● Data provided:

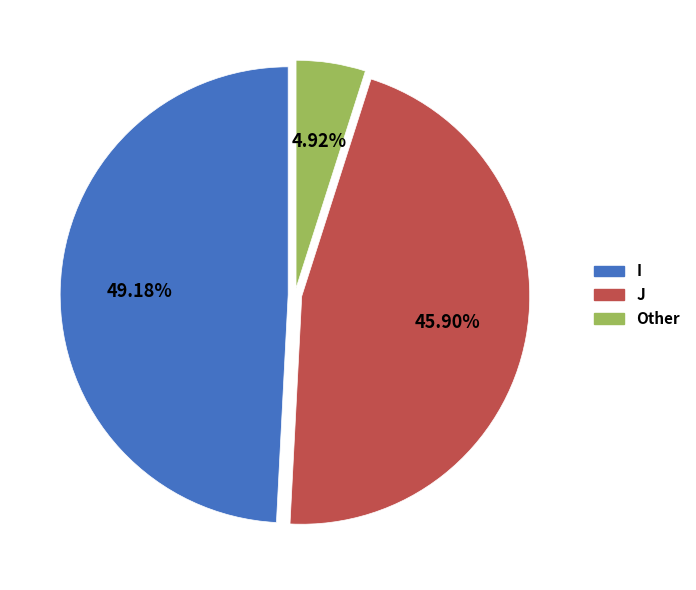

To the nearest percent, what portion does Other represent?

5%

---

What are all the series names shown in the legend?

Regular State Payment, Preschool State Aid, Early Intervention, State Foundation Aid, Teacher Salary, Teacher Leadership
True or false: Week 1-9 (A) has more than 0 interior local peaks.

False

---

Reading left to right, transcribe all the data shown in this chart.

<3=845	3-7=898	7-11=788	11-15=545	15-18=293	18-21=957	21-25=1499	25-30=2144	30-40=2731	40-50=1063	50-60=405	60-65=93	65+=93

● What you have to do: Return every line of the listing above that contains the word "shown". Case counts.

● Completed task:
What are all the series names shown in the legend?
Reading left to right, transcribe all the data shown in this chart.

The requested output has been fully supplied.